- **REQUIRED ACTION A**
In the text on racism and mental illness, who wrote the passage quoted from the Western Journal of Medicine?
- **REQUIRED ACTION B**
Reproduce the text on racism and mental illness word for word, everything from "Yes, I knew" down to "on the topic.".

The sickness of some of the comments on Newsbuster’s website makes me ponder the following question: When will the American Psychiatric Association add racism to their Diagnostic and Statistical Manual of Mental Disorders (DSM)? Obviously, the scourge of racism is not normal behavior.I have thought about this question on occasion. I am very interested in "biopolitics," and how the State organizes bodies relative to categories of citizenship and the public sphere. However, given my wide, and at times unwieldy range of interests, I had never done (even) a cursory Internet search for any topics on racism and mental illness.
Yes, I knew what Brother Na'im Akbar had said about the topic of mental health and white racism. I did attend the Black Man Think Tanks back in the 1990s where I listened to folks go back and forth on the topic.
I also have read Fanon and Kovel. However, whatever I gleamed about the topic was stored in the memory banks and not accessed on a consistent basis. It was background noise.
I made a quick search following Black Sage's question. There was an immediate result that shocked me for its coherence and directness. From Professor Alvin F. Poussaint in the Western Journal of Medicine:
The American Psychiatric Association has never officially recognized extreme racism (as opposed to ordinary prejudice) as a mental health problem, although the issue was raised more than 30 years ago. After several racist killings in the civil rights era, a group of black psychiatrists sought to have extreme bigotry classified as a mental disorder. The association's officials rejected the recommendation, arguing that because so many Americans are racist, even extreme racism in this country is normative—a cultural problem rather than an indication of psychopathology.

- **INFORMATION SHOWN**
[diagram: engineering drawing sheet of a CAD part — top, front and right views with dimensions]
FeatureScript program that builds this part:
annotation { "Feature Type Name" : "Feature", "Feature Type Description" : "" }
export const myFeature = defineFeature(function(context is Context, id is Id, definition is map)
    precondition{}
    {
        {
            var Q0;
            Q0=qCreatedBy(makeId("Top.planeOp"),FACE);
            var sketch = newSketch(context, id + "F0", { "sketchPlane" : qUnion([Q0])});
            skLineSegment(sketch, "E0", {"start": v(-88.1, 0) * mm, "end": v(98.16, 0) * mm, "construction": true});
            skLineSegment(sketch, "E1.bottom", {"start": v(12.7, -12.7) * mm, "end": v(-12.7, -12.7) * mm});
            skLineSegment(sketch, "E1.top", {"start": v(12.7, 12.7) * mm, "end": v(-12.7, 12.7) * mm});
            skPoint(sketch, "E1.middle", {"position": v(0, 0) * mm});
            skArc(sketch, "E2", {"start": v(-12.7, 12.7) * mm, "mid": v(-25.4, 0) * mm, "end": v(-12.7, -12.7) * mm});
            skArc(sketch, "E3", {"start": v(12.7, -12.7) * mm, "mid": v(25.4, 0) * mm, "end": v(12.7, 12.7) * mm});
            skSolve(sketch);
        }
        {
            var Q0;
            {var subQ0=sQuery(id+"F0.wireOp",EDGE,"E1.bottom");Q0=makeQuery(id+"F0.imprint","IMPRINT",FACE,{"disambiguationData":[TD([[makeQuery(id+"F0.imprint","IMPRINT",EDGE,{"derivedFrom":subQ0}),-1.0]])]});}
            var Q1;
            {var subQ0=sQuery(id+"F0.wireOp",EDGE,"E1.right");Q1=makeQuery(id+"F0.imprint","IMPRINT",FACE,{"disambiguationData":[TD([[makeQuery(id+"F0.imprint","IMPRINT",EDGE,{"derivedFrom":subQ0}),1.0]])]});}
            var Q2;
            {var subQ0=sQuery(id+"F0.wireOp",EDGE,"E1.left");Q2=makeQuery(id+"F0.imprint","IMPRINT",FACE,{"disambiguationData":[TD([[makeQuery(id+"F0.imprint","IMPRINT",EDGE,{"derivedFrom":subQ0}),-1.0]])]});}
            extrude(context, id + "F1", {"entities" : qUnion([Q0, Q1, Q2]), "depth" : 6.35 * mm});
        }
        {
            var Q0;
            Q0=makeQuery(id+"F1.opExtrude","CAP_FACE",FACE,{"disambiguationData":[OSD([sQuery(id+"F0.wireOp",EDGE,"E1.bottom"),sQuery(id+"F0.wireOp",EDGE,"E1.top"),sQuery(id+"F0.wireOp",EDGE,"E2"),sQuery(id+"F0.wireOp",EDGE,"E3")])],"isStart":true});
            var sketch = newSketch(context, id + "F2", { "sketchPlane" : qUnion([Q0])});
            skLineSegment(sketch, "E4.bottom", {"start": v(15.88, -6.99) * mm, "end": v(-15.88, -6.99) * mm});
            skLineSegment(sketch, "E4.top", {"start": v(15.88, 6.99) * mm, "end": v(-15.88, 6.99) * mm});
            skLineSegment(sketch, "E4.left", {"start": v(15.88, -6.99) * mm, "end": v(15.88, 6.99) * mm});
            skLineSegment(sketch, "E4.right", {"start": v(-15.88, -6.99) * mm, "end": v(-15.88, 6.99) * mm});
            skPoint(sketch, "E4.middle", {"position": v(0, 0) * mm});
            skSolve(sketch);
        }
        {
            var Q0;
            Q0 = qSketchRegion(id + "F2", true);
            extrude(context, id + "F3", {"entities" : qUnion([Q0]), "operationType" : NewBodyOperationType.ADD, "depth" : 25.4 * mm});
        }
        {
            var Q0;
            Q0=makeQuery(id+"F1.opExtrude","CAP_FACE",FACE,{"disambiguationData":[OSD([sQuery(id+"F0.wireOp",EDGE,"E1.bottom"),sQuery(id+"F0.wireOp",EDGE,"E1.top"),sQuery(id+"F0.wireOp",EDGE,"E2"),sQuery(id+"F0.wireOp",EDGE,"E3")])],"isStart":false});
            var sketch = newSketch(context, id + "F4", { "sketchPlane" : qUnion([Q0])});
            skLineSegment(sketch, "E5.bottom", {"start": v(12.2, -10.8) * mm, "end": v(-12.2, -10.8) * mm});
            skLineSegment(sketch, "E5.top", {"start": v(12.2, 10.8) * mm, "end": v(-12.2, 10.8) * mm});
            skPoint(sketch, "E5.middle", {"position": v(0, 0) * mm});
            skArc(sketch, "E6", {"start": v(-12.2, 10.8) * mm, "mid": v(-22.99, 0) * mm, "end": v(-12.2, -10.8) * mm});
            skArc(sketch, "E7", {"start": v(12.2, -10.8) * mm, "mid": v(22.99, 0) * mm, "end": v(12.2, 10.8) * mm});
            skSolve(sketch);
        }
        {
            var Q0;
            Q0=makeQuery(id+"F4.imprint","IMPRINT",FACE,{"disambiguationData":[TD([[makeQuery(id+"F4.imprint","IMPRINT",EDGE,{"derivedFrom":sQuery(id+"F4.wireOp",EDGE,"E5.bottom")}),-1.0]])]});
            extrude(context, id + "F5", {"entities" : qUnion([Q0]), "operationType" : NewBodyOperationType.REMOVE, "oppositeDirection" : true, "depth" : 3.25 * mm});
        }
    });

- **EXPECTED ANSWER A**
Professor Alvin F. Poussaint

- **EXPECTED ANSWER B**
Yes, I knew what Brother Na'im Akbar had said about the topic of mental health and white racism. I did attend the Black Man Think Tanks back in the 1990s where I listened to folks go back and forth on the topic.